The Holocaust in International Perspective

Edited by Dagmar Herzog

As the discipline of Holocaust studies matures, new questions and themes come to the fore. Among these are critical issues that receive serious scholarly attention, often for the first time, in this collection of essays by some of the world's most respected experts in the field. Greed and theft as motives for Holocaust perpetrators and bystanders; sexual violence and what it tells us about the experiences of both victims and perpetrators; collaboration with Nazis among the local populations of the ever-moving Eastern front; the durability of anti-Semitism after 1945; and the perspectives of the Soviet military and Soviet leadership on Nazi crimes: these are some of the topics the authors address as they extend the boundaries of Holocaust scholarship beyond the central loci of the planning and execution of technologized mass murder--Germany and Poland--and into ghettos and killing fields in Ukraine and Belarus, as well as spaces whose boundaries and national identities changed repeatedly.
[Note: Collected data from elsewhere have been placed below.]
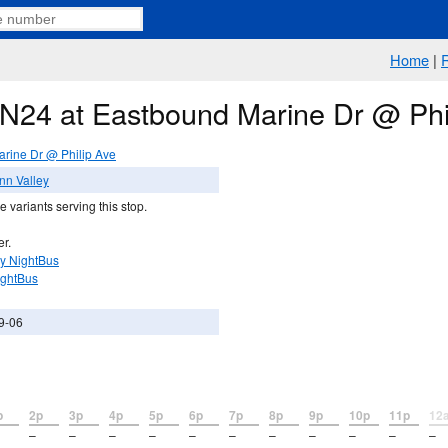
Home
|
e N24 at Eastbound Marine Dr @ Phi
rine Dr @ Philip Ave
nn Valley
 variants serving this stop.
er.
y NightBus
ightBus
9-06
p
2p
3p
4p
5p
6p
7p
8p
9p
10p
11p
12
–
–
–
–
–
–
–
–
–
–
–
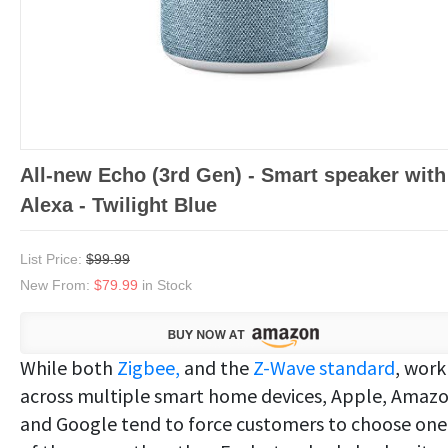
All-new Echo (3rd Gen) - Smart speaker with
Alexa - Twilight Blue
List Price:
$99.99
New From:
$79.99
in Stock
While both
Zigbee,
and the
Z-Wave standard
, work
across multiple smart home devices, Apple, Amaz
and Google tend to force customers to choose one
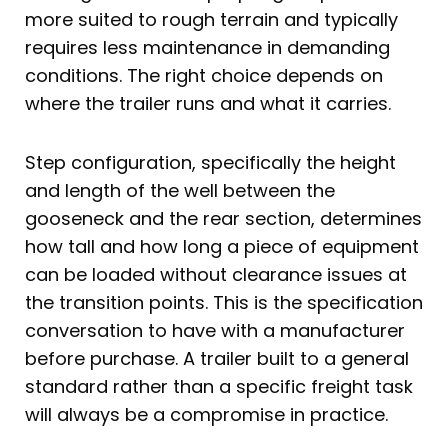
more suited to rough terrain and typically
requires less maintenance in demanding
conditions. The right choice depends on
where the trailer runs and what it carries.
Step configuration, specifically the height
and length of the well between the
gooseneck and the rear section, determines
how tall and how long a piece of equipment
can be loaded without clearance issues at
the transition points. This is the specification
conversation to have with a manufacturer
before purchase. A trailer built to a general
standard rather than a specific freight task
will always be a compromise in practice.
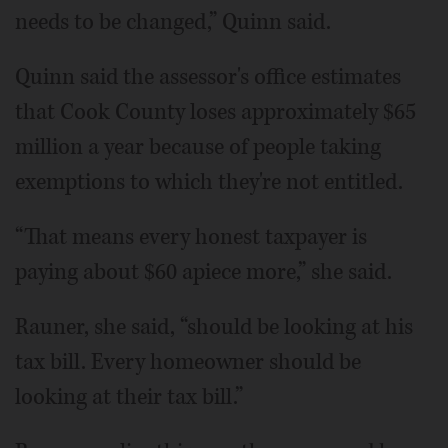
needs to be changed,” Quinn said.
Quinn said the assessor's office estimates
that Cook County loses approximately $65
million a year because of people taking
exemptions to which they're not entitled.
“That means every honest taxpayer is
paying about $60 apiece more,” she said.
Rauner, she said, “should be looking at his
tax bill. Every homeowner should be
looking at their tax bill.”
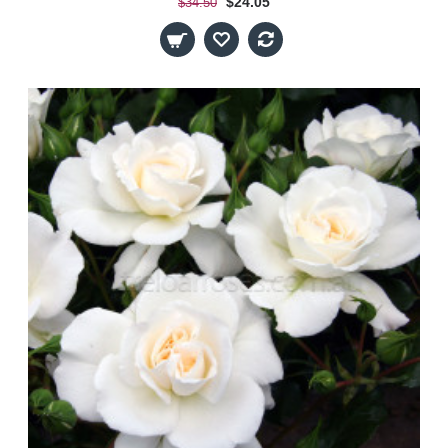
$24.05
$34.50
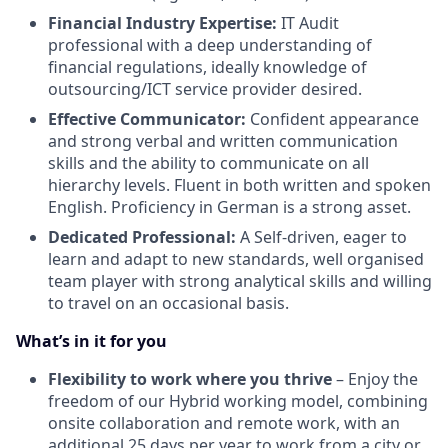
Financial Industry Expertise:
IT Audit
professional with a deep understanding of
financial regulations, ideally knowledge of
outsourcing/ICT service provider desired.
Effective Communicator:
Confident appearance
and strong verbal and written communication
skills and the ability to communicate on all
hierarchy levels. Fluent in both written and spoken
English. Proficiency in German is a strong asset.
Dedicated Professional:
A Self-driven, eager to
learn and adapt to new standards, well organised
team player with strong analytical skills and willing
to travel on an occasional basis.
What’s in it for you
Flexibility to work where you thrive
– Enjoy the
freedom of our Hybrid working model, combining
onsite collaboration and remote work, with an
additional 25 days per year to work from a city or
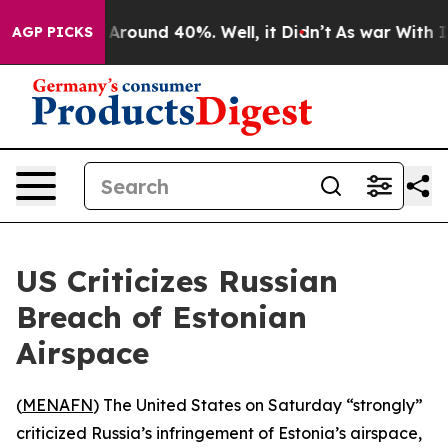
 a Floor Around 40%. Well, it Didn’t
As war With Ira
AGP PICKS
US Criticizes Russian
Breach of Estonian
Airspace
(
MENAFN
) The United States on Saturday “strongly”
criticized Russia’s infringement of Estonia’s airspace,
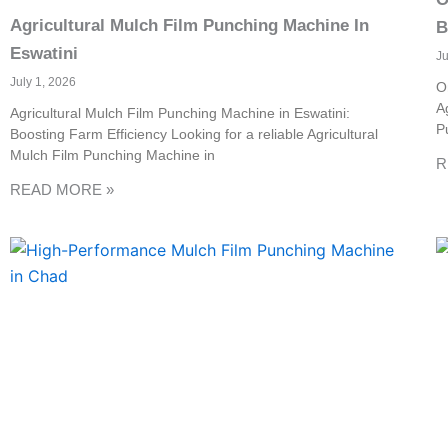
Agricultural Mulch Film Punching Machine In
B
Eswatini
J
July 1, 2026
O
A
Agricultural Mulch Film Punching Machine in Eswatini:
P
Boosting Farm Efficiency Looking for a reliable Agricultural
Mulch Film Punching Machine in
R
READ MORE »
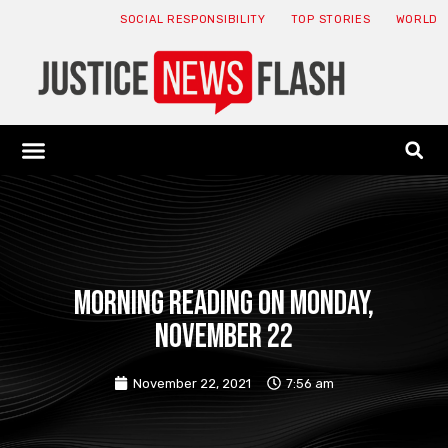
SOCIAL RESPONSIBILITY
TOP STORIES
WORLD
ABOUT: JNF
ECONOMY NEWS
USA NEWS
CANADA NEWS
CRYPTO NEWS
HEALTH NEWS
LEGAL NEWS
Morning reading on Monday,
November 22
November 22, 2021
7:56 am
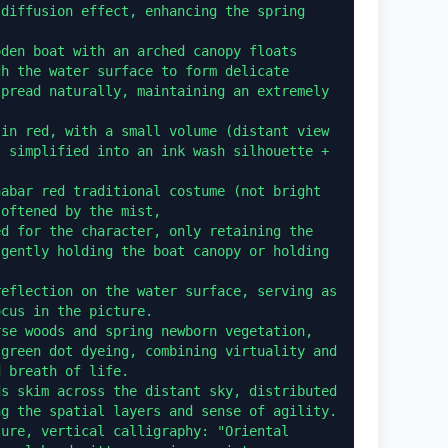
diffusion effect, enhancing the spring 
den boat with an arched canopy floats 
h the water surface to form delicate 
pread naturally, maintaining an extremely 
in red, with a small volume (distant view 
 simplified into an ink wash silhouette + 
abar red traditional costume (not bright 
oftened by the mist,

d for the character, only retaining the 
gently holding the boat canopy or holding 
eflection on the water surface, serving as 
cus in the picture.

se woods and spring newborn vegetation, 
green dot dyeing, combining virtuality and 
 breath of life.

s skim across the distant sky, distributed 
g the spatial layers and sense of agility.

ure, vertical calligraphy: "Oriental 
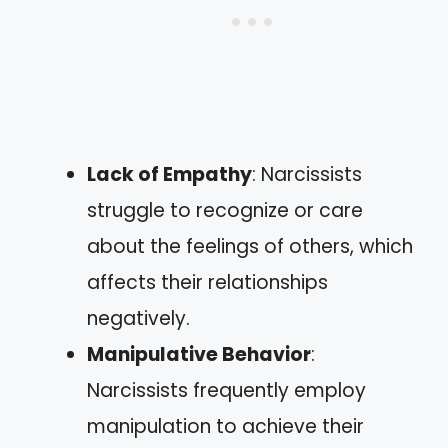
Lack of Empathy
: Narcissists
struggle to recognize or care
about the feelings of others, which
affects their relationships
negatively.
Manipulative Behavior
:
Narcissists frequently employ
manipulation to achieve their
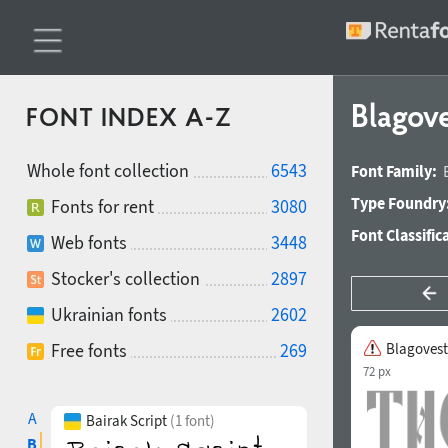
Blagov
FONT INDEX A-Z
Whole font collection
6543
Font Family:
Type Foundry
Fonts for rent
3080
Font Classific
Web fonts
3448
Stocker's collection
2897
Ukrainian fonts
2602
Free fonts
269
Blagovest
72 px
A
Bairak Script
(1 font)
B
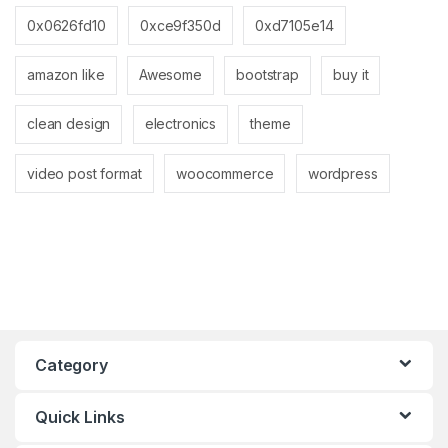
0x0626fd10
0xce9f350d
0xd7105e14
amazon like
Awesome
bootstrap
buy it
clean design
electronics
theme
video post format
woocommerce
wordpress
Category
Quick Links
The authors also look to Western Europe and consider the expropriation of Dutch Jews and the exigencies of post-Holocaust filmmaking in France; they draw insights from recent genocides such as those in Cambodia and Rwanda, and provide new critical analyses of the course and meaning of contested responses to the Shoah in nations and locations long and deeply studied. A thorough, thoughtful, and insightful introduction clarifies the volume's themes and concisely places them within the larger context of Holocaust scholarship; and an introductory essay by Omer Bartov brings into focus the numerous paradoxes structuring early twenty-first-century retrospective thinking about the significance of the Holocaust as a central theme of the twentieth century.